Stated goal: Write each line of the records below as one string in a JSON list, leaving out blank lines.

>> begin

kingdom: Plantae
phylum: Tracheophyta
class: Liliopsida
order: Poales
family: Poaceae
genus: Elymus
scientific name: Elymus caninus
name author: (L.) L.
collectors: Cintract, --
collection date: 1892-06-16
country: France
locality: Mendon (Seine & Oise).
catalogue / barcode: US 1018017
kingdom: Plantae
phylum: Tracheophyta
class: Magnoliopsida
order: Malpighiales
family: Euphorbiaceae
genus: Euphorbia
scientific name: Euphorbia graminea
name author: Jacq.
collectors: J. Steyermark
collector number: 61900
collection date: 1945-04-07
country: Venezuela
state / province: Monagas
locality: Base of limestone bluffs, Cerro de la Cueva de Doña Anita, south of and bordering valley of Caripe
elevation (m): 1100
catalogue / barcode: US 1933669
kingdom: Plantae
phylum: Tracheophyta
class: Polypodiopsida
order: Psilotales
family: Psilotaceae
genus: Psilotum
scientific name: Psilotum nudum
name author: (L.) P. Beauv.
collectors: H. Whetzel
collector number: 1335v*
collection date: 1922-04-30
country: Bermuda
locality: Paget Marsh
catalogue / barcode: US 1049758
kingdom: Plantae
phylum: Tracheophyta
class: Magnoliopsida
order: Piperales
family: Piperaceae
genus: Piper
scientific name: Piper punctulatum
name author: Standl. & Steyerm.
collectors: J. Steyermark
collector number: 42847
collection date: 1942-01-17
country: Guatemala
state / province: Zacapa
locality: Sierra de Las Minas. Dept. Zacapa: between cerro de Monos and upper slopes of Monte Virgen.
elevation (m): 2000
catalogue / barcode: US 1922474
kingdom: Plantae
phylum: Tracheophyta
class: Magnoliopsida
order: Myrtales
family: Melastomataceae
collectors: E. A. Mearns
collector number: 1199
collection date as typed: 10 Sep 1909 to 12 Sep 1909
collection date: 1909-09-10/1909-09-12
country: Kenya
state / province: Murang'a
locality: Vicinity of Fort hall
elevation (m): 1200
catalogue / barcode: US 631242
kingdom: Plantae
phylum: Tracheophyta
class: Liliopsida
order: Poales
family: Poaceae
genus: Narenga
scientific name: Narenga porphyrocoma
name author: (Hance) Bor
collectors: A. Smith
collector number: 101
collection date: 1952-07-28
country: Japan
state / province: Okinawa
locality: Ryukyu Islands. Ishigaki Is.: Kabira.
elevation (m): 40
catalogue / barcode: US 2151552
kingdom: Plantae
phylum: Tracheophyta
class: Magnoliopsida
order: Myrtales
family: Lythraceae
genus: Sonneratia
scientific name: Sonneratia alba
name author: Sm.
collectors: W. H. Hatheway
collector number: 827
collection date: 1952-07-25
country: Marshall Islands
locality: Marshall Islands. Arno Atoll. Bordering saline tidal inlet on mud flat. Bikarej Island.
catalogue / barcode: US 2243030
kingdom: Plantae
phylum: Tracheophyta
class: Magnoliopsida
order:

>> end

Correct answer:
[
  "kingdom: Plantae",
  "phylum: Tracheophyta",
  "class: Liliopsida",
  "order: Poales",
  "family: Poaceae",
  "genus: Elymus",
  "scientific name: Elymus caninus",
  "name author: (L.) L.",
  "collectors: Cintract, --",
  "collection date: 1892-06-16",
  "country: France",
  "locality: Mendon (Seine & Oise).",
  "catalogue / barcode: US 1018017",
  "kingdom: Plantae",
  "phylum: Tracheophyta",
  "class: Magnoliopsida",
  "order: Malpighiales",
  "family: Euphorbiaceae",
  "genus: Euphorbia",
  "scientific name: Euphorbia graminea",
  "name author: Jacq.",
  "collectors: J. Steyermark",
  "collector number: 61900",
  "collection date: 1945-04-07",
  "country: Venezuela",
  "state / province: Monagas",
  "locality: Base of limestone bluffs, Cerro de la Cueva de Doña Anita, south of and bordering valley of Caripe",
  "elevation (m): 1100",
  "catalogue / barcode: US 1933669",
  "kingdom: Plantae",
  "phylum: Tracheophyta",
  "class: Polypodiopsida",
  "order: Psilotales",
  "family: Psilotaceae",
  "genus: Psilotum",
  "scientific name: Psilotum nudum",
  "name author: (L.) P. Beauv.",
  "collectors: H. Whetzel",
  "collector number: 1335v*",
  "collection date: 1922-04-30",
  "country: Bermuda",
  "locality: Paget Marsh",
  "catalogue / barcode: US 1049758",
  "kingdom: Plantae",
  "phylum: Tracheophyta",
  "class: Magnoliopsida",
  "order: Piperales",
  "family: Piperaceae",
  "genus: Piper",
  "scientific name: Piper punctulatum",
  "name author: Standl. & Steyerm.",
  "collectors: J. Steyermark",
  "collector number: 42847",
  "collection date: 1942-01-17",
  "country: Guatemala",
  "state / province: Zacapa",
  "locality: Sierra de Las Minas. Dept. Zacapa: between cerro de Monos and upper slopes of Monte Virgen.",
  "elevation (m): 2000",
  "catalogue / barcode: US 1922474",
  "kingdom: Plantae",
  "phylum: Tracheophyta",
  "class: Magnoliopsida",
  "order: Myrtales",
  "family: Melastomataceae",
  "collectors: E. A. Mearns",
  "collector number: 1199",
  "collection date as typed: 10 Sep 1909 to 12 Sep 1909",
  "collection date: 1909-09-10/1909-09-12",
  "country: Kenya",
  "state / province: Murang'a",
  "locality: Vicinity of Fort hall",
  "elevation (m): 1200",
  "catalogue / barcode: US 631242",
  "kingdom: Plantae",
  "phylum: Tracheophyta",
  "class: Liliopsida",
  "order: Poales",
  "family: Poaceae",
  "genus: Narenga",
  "scientific name: Narenga porphyrocoma",
  "name author: (Hance) Bor",
  "collectors: A. Smith",
  "collector number: 101",
  "collection date: 1952-07-28",
  "country: Japan",
  "state / province: Okinawa",
  "locality: Ryukyu Islands. Ishigaki Is.: Kabira.",
  "elevation (m): 40",
  "catalogue / barcode: US 2151552",
  "kingdom: Plantae",
  "phylum: Tracheophyta",
  "class: Magnoliopsida",
  "order: Myrtales",
  "family: Lythraceae",
  "genus: Sonneratia",
  "scientific name: Sonneratia alba",
  "name author: Sm.",
  "collectors: W. H. Hatheway",
  "collector number: 827",
  "collection date: 1952-07-25",
  "country: Marshall Islands",
  "locality: Marshall Islands. Arno Atoll. Bordering saline tidal inlet on mud flat. Bikarej Island.",
  "catalogue / barcode: US 2243030",
  "kingdom: Plantae",
  "phylum: Tracheophyta",
  "class: Magnoliopsida",
  "order:"
]